REQUIRED TASK: Can you copy every text line in the records below, word for word, without the pictures?

EXERCISE INPUT:
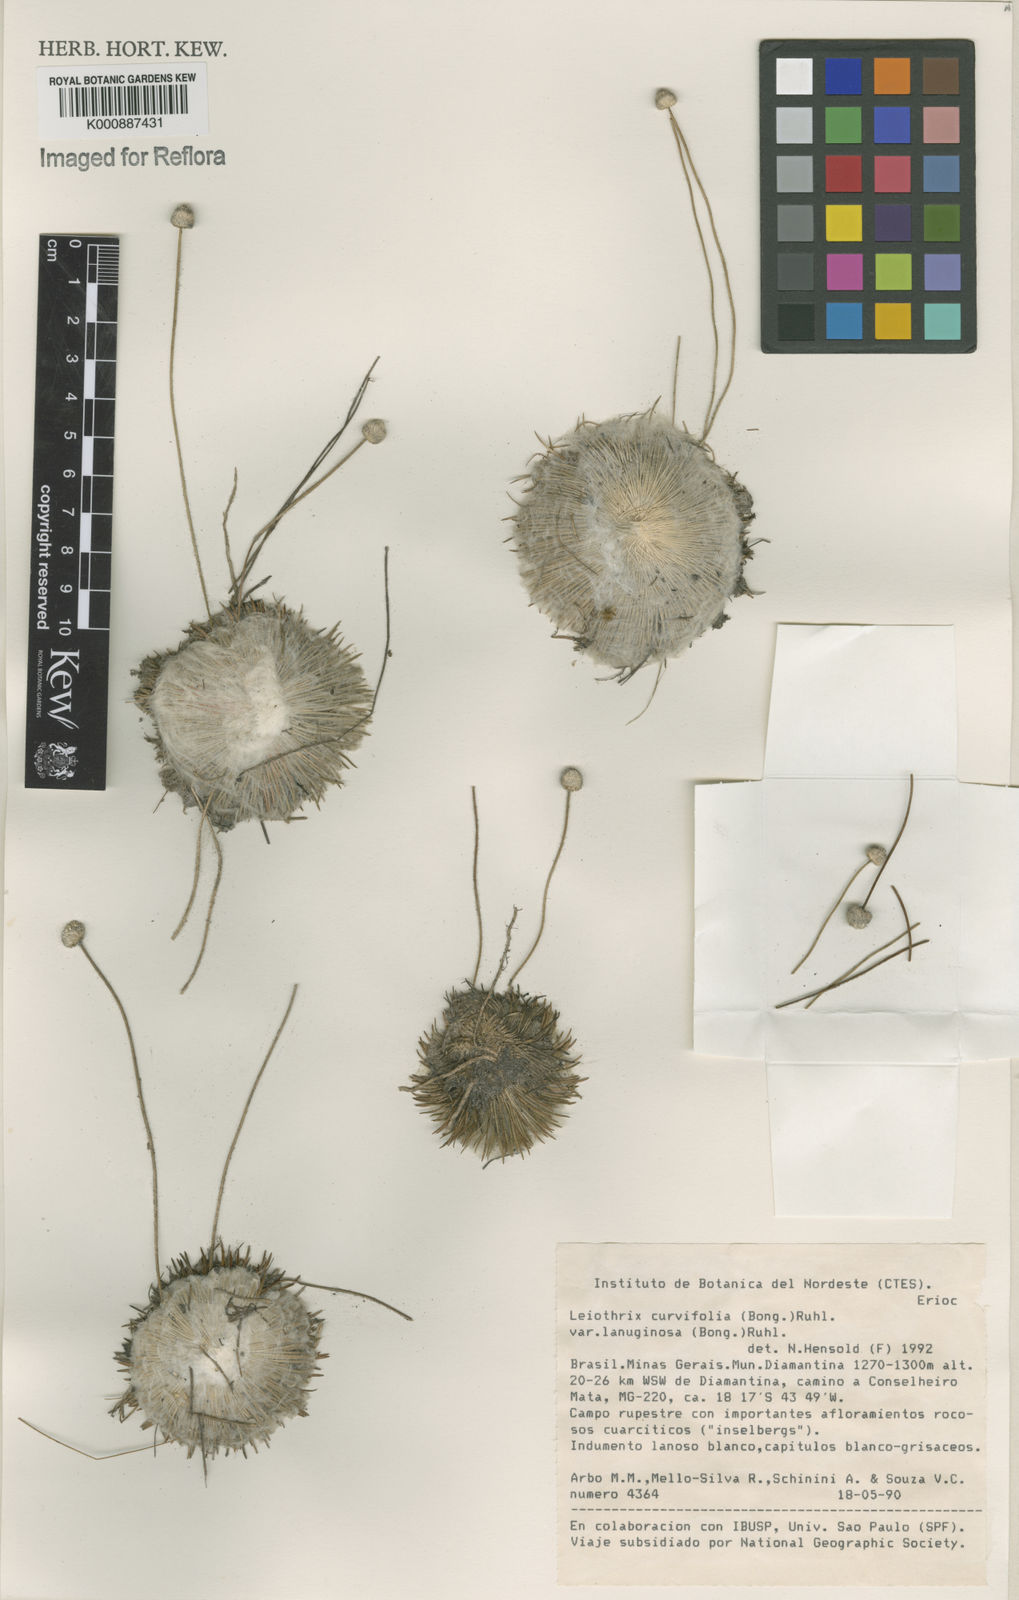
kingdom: Plantae
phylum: Tracheophyta
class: Liliopsida
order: Poales
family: Eriocaulaceae
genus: Leiothrix
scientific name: Leiothrix curvifolia
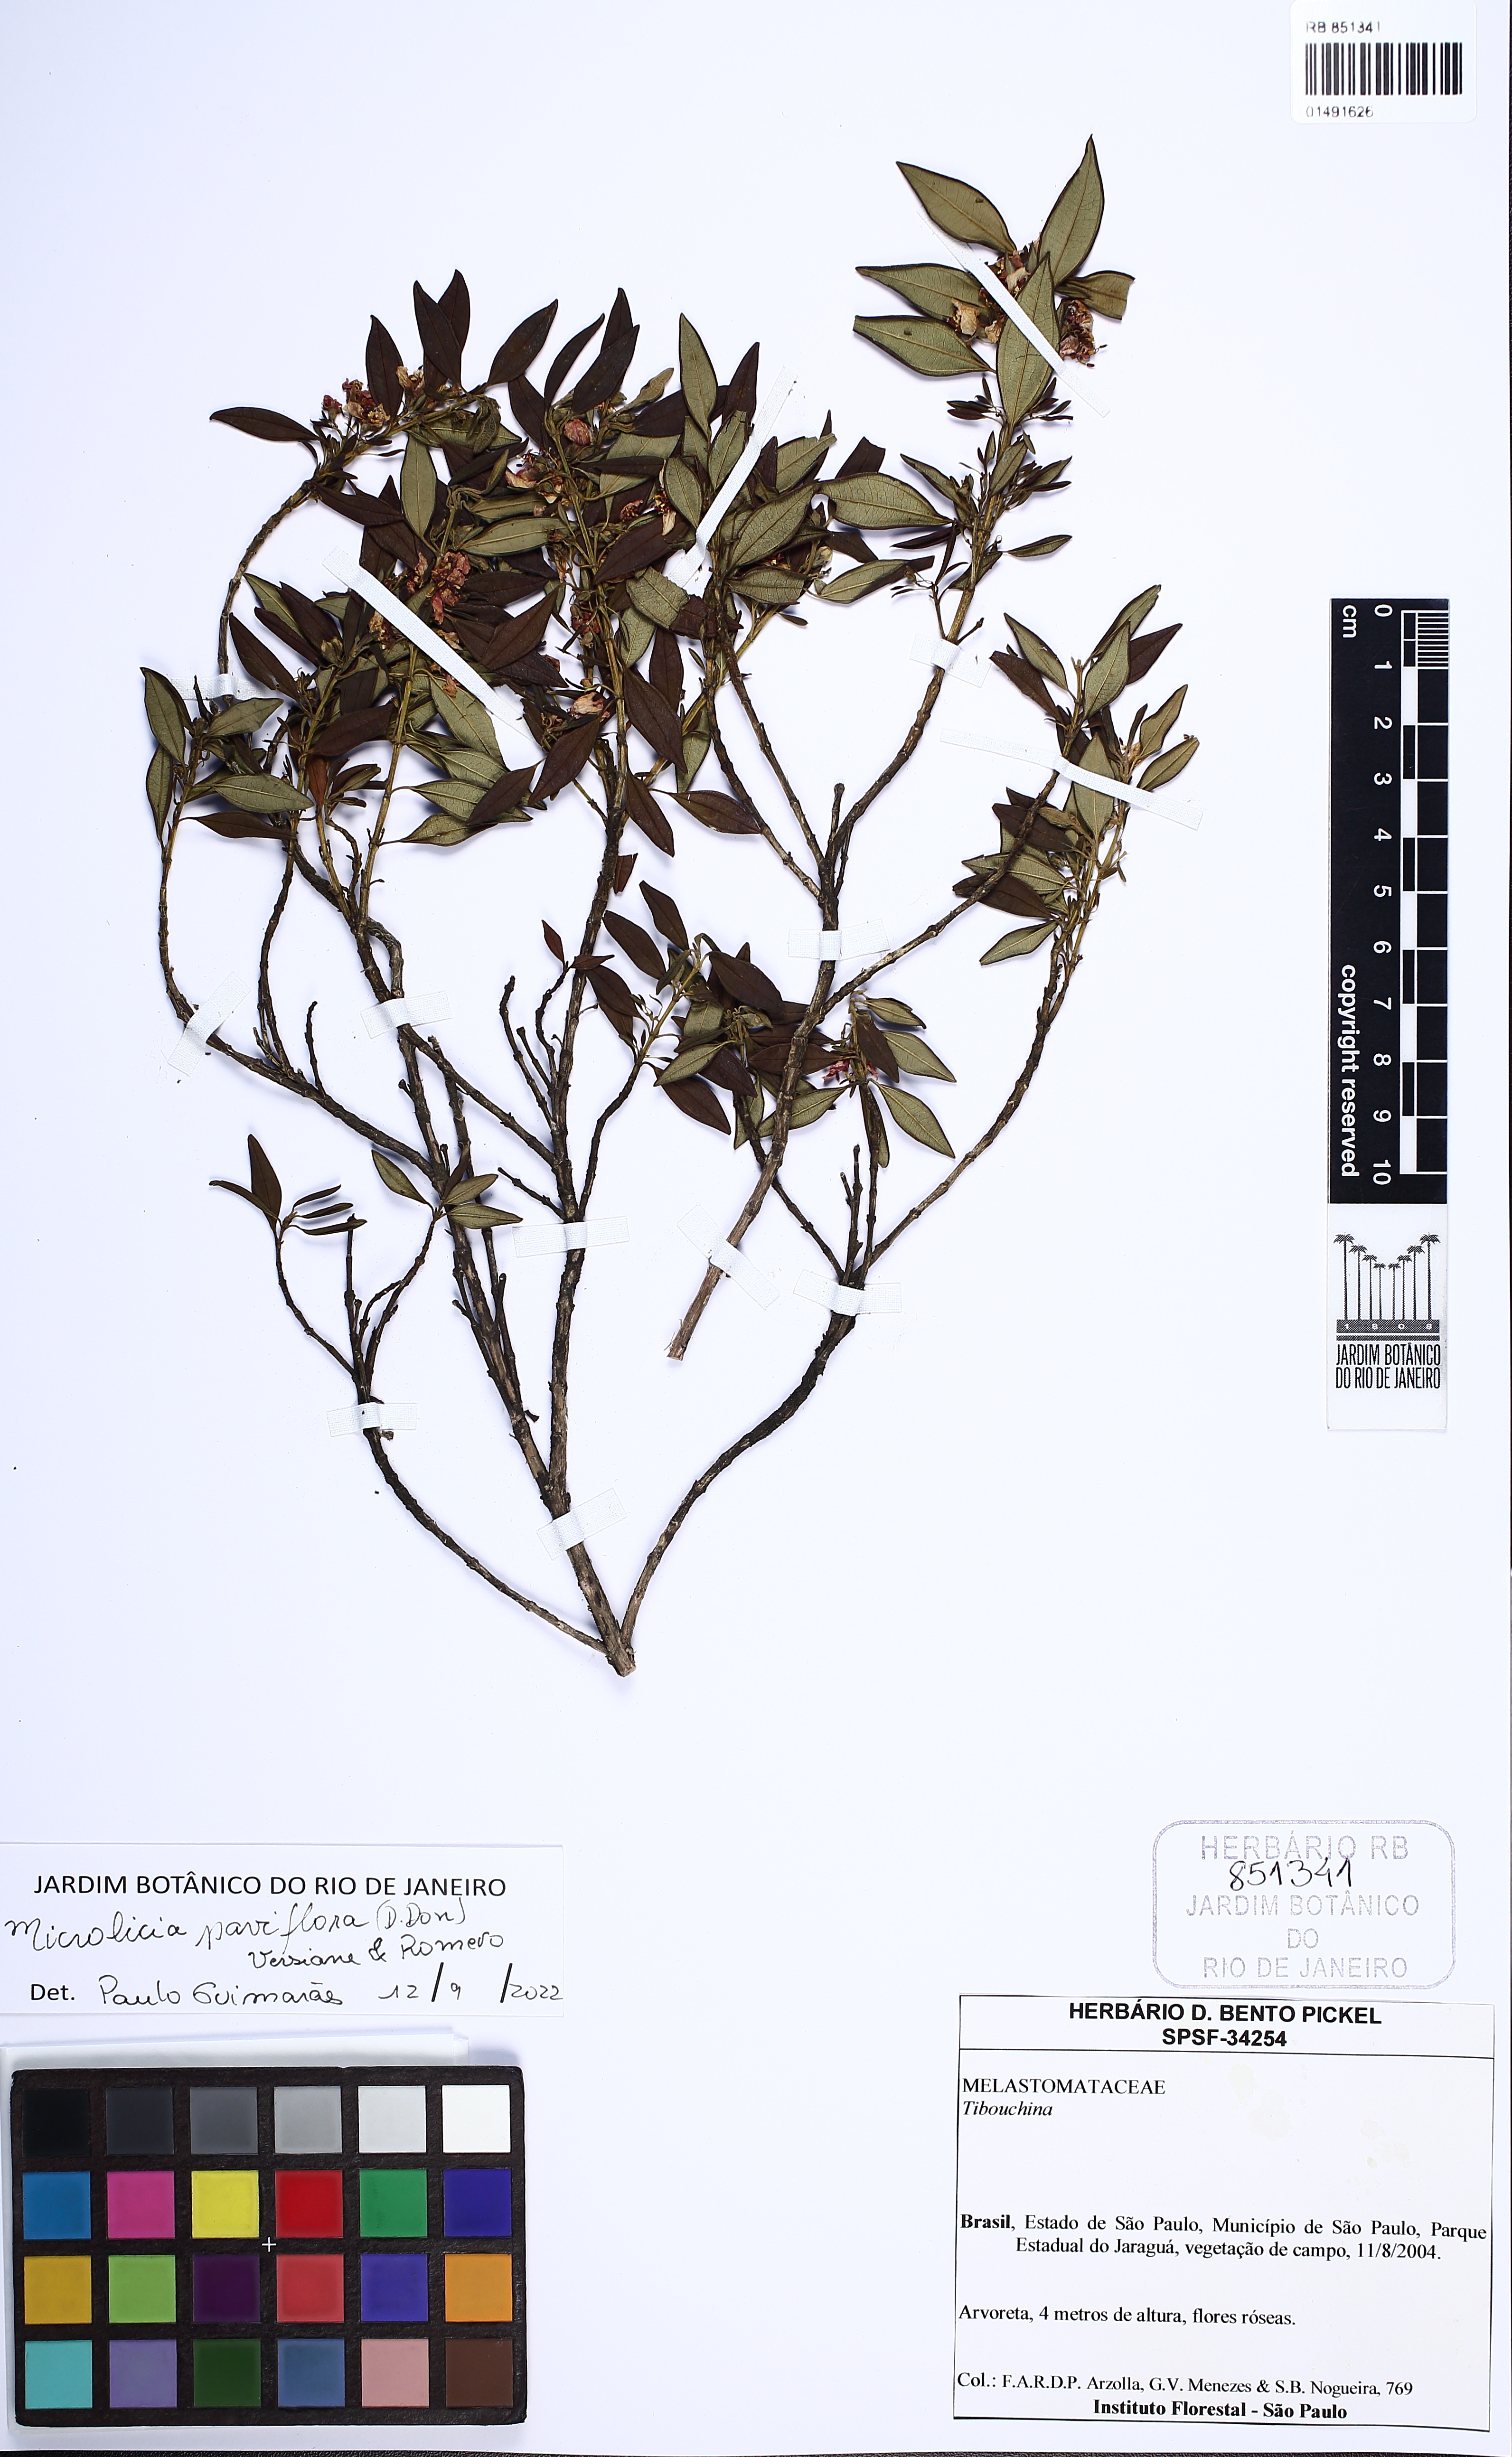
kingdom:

FINAL RESULT:
kingdom: Plantae
phylum: Tracheophyta
class: Liliopsida
order: Poales
family: Eriocaulaceae
genus: Leiothrix
scientific name: Leiothrix curvifolia
kingdom:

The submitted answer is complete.